▶ _What the task requires_: Copy the data verbatim from its beginning through the line containing "Reading left to", including that line and omitting the pictures.

▶ _Exercise inputs_:
══════════

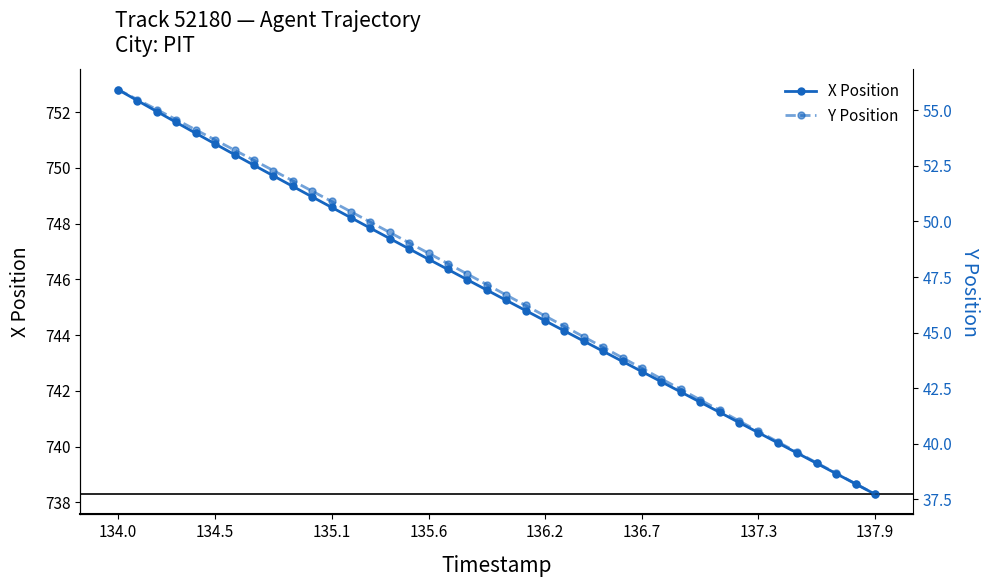

Which category has the highest value across all series?

134.0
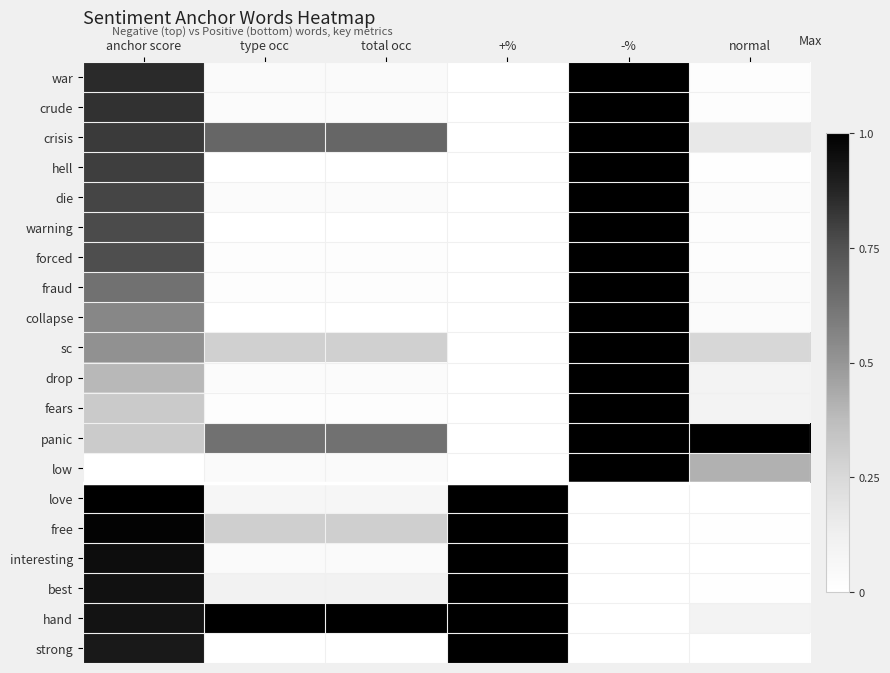

At which category is the sum across all series the highest?

anchor score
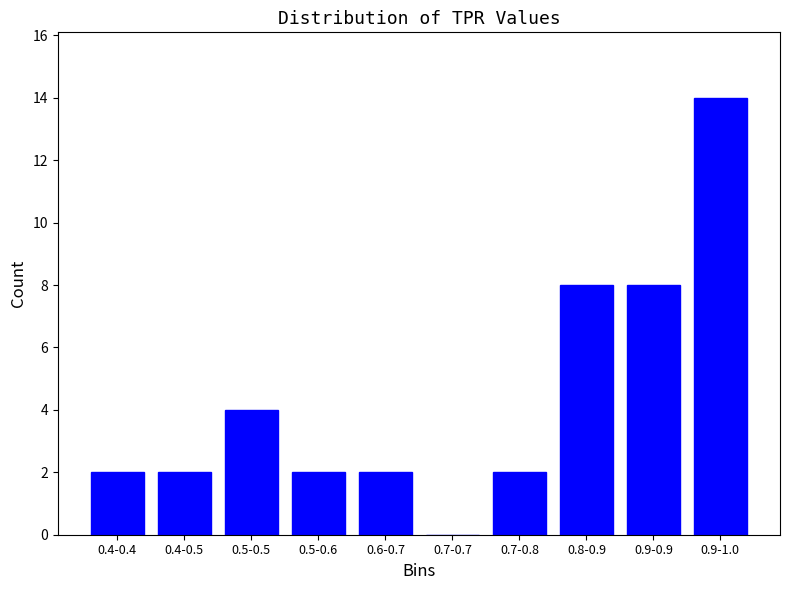

Reading left to right, extract all data points from this chart.

0.4-0.4=2	0.4-0.5=2	0.5-0.5=4	0.5-0.6=2	0.6-0.7=2	0.7-0.7=0	0.7-0.8=2	0.8-0.9=8	0.9-0.9=8	0.9-1.0=14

══════════

▶ _Response below_:
Which category has the highest value across all series?

134.0

At which category is the sum across all series the highest?

anchor score

Reading left to right, extract all data points from this chart.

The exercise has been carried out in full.